Editorial de Jean-Jacques Durré, paru dans le "Dimanche Express" n°28 du 26 août 2012 :
Mon intention n’était pas de revenir sur les évènements que suscite la probable libération de Michelle Martin. Mais, que se passera-t-il si la Cour de cassation valide la décision du tribunal d’application des peines? On n’ose pas y penser au vu des slogans qui ont été hurlés dimanche, lors de la manifestation organisée à l’initiative du papa de la petite Julie.
Avant tout, rappelons que la peine et la douleur des victimes ne s’éteindront jamais. C’est effectivement à perpétuité qu’ils sont condamnés. Nous restons tous sensibles à leur vécu et à leur souffrance. Mais la force et la beauté d’une démocratie résident dans la confiance des citoyens envers ses institutions et surtout sa justice. On peut comprendre que l’acte commis par Mme Martin est difficilement pardonnable, a fortiori pour les victimes. Or, la justice s’est prononcée et les peines appliquées servent autant à punir le coupable qu’à préparer sa réinsertion dans la société après une période de réadaptation.
Autre acquis de la démocratie: le droit à l’expression. Mais, cela permet-il tous les abus de langage et certains débordements observés? C’est le retour à la loi du Talion. "Œil pour œil, dent pour dent." Il faut avoir le courage de dire que cette attitude relève de la vengeance privée et non de la justice. Et c’est précisément des sentiments de vengeance et de haine qui ont animé certains participants à la manifestation du 19 août. Au risque de choquer, c’est indigne d’une société moderne, par ailleurs encline à donner des leçons de démocratie à d’autres et à défendre, à juste titre, les droits humains fondamentaux.
Alors, réformer éventuellement la justice? Oui. Mais pas dans le climat passionnel actuel.

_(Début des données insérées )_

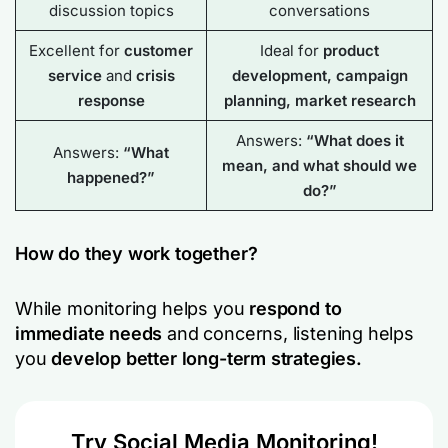
discussion topics
conversations
Excellent for
customer
Ideal for
product
service
and
crisis
development, campaign
response
planning, market research
Answers:
“What does it
Answers:
“What
mean, and what should we
happened?”
do?”
How do they work together?
While monitoring helps you
respond to
immediate needs
and concerns, listening helps
you
develop better long-term strategies.
Try Social Media Monitoring!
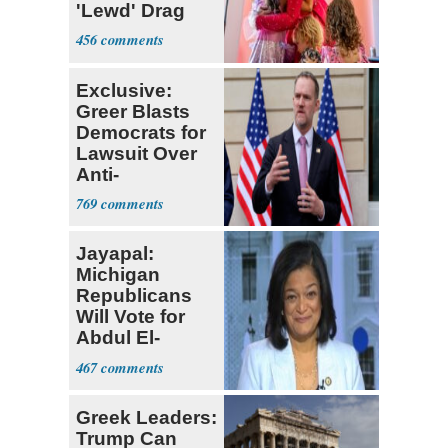
'Lewd' Drag
Shows
456
Exclusive:
Greer Blasts
Democrats for
Lawsuit Over
Anti-
Sweatshop
769
Tariffs
Jayapal:
Michigan
Republicans
Will Vote for
Abdul El-
Sayed
467
Greek Leaders:
Trump Can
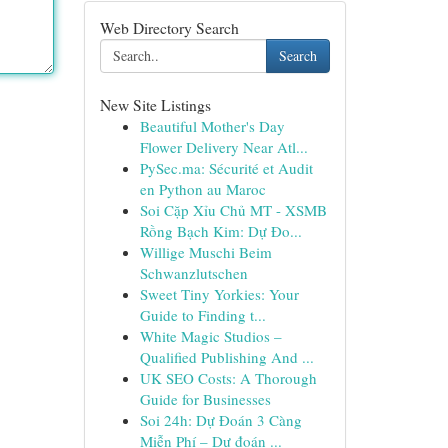
Web Directory Search
Search
New Site Listings
Beautiful Mother's Day
Flower Delivery Near Atl...
PySec.ma: Sécurité et Audit
en Python au Maroc
Soi Cặp Xỉu Chủ MT - XSMB
Rồng Bạch Kim: Dự Đo...
Willige Muschi Beim
Schwanzlutschen
Sweet Tiny Yorkies: Your
Guide to Finding t...
White Magic Studios –
Qualified Publishing And ...
UK SEO Costs: A Thorough
Guide for Businesses
Soi 24h: Dự Đoán 3 Càng
Miễn Phí – Dự đoán ...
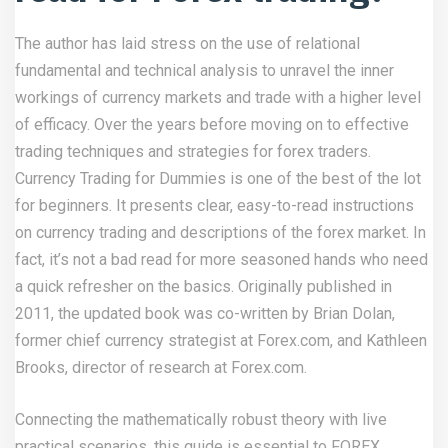
The author has laid stress on the use of relational
fundamental and technical analysis to unravel the inner
workings of currency markets and trade with a higher level
of efficacy. Over the years before moving on to effective
trading techniques and strategies for forex traders.
Currency Trading for Dummies is one of the best of the lot
for beginners. It presents clear, easy-to-read instructions
on currency trading and descriptions of the forex market. In
fact, it’s not a bad read for more seasoned hands who need
a quick refresher on the basics. Originally published in
2011, the updated book was co-written by Brian Dolan,
former chief currency strategist at Forex.com, and Kathleen
Brooks, director of research at Forex.com.
Connecting the mathematically robust theory with live
practical scenarios, this guide is essential to FOREX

Faisons confiance à nos institutions, ce qui n’exclut pas de rester vigilant.
Pour nous chrétiens qui plaçons haut les valeurs de l’Évangile, n’est-ce pas l’occasion de rappeler les paroles de Saint Paul, dans sa lettre aux Éphésiens (Ep 4, 30-32; 5, 1-2): "Frère, en vue du jour de votre délivrance, vous avez reçu en vous la marque du Saint Esprit de Dieu: ne le contristez pas. Faites disparaître de votre vie tout ce qui est amertume, emportement, colère, éclats de voix ou insultes, ainsi que toute espèce de méchanceté. Soyez entre vous pleins de générosité et de tendresse. Pardonnez-vous les uns aux autres, comme Dieu vous a pardonné dans le Christ." Tout n’est-il pas dit?